You are given a local JSON file, `jobs.json`, containing an array of background job records. Each record has: - `id`: a unique job identifier - `parent_id`: the identifier of the parent job, or missing/null for a top-level job - `duration_ms`: the amount of time this job took to run, in milliseconds A job may spawn child jobs, and those child jobs may spawn more jobs, forming a forest of job trees. The total cost of a top-level job is defined as: `its own duration_ms + the duration_ms of all descendant jobs` Write a function that computes the total cost for every top-level job and returns the top-level job with the largest total cost, along with that cost. If multiple top-level jobs have the same maximum total cost, returning any one of them is acceptable.
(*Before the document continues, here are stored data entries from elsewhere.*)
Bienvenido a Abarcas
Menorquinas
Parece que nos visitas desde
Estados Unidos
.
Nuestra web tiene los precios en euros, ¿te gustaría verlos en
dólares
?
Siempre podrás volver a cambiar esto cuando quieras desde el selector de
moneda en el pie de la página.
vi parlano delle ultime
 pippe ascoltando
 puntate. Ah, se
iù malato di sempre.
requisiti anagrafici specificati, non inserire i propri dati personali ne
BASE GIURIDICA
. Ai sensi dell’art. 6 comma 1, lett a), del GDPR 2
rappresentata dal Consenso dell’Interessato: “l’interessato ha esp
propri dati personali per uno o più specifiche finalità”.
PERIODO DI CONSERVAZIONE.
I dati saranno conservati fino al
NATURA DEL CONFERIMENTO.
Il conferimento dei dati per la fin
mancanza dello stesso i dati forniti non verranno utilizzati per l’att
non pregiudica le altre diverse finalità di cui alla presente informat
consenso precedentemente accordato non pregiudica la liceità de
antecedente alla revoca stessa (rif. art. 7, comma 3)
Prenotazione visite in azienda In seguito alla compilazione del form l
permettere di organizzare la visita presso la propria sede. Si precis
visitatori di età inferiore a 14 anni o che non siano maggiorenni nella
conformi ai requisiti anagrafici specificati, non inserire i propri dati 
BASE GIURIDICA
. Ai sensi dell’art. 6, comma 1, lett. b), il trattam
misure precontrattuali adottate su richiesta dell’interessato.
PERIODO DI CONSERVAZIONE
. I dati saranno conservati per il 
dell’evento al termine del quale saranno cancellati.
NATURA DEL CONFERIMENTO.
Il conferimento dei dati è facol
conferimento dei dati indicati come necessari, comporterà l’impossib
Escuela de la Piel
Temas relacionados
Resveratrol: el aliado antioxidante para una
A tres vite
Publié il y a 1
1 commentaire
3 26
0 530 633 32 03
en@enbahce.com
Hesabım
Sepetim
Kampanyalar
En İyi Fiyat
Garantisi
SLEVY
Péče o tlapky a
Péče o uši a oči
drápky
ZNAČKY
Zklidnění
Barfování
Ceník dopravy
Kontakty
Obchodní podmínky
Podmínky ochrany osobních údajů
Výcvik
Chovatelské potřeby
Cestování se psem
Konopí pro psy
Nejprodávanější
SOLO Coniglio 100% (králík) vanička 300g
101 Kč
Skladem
Example: ```text A: 5ms ├── B: 1ms └── C: 3ms ``` The total cost for `A` is `5 + 1 + 3 = 9ms`. Follow-up: What improvements would you make for large inputs or production use, such as avoiding recursion-depth issues, handling malformed data, detecting cycles, or improving performance?

Quick Answer: This question evaluates the ability to process hierarchical JSON data, aggregate durations across tree-structured job relationships, and reason about robustness and scalability concerns such as malformed input handling and performance for large datasets.

Return [top_level_job_id,total_cost] for the root job with the largest own-plus-descendant duration.

Constraints

  • Jobs are dictionaries with id, optional parent_id, and duration_ms.
  • If totals tie, return the root with the smallest string id for deterministic grading.

Examples

Input: ([{"id":"A","duration_ms":5},{"id":"B","parent_id":"A","duration_ms":1},{"id":"C","parent_id":"A","duration_ms":3}],)

Expected Output: ['A', 9]

Explanation: A includes both descendants.

Input: ([{"id":"A","duration_ms":5},{"id":"B","duration_ms":5}],)

Expected Output: ['A', 5]

Explanation: Ties are broken by smallest id string.

Input: ([],)

Expected Output: None

Explanation: No jobs returns None.

Hints

  1. Clarify edge cases before coding.
  2. Keep the return value deterministic.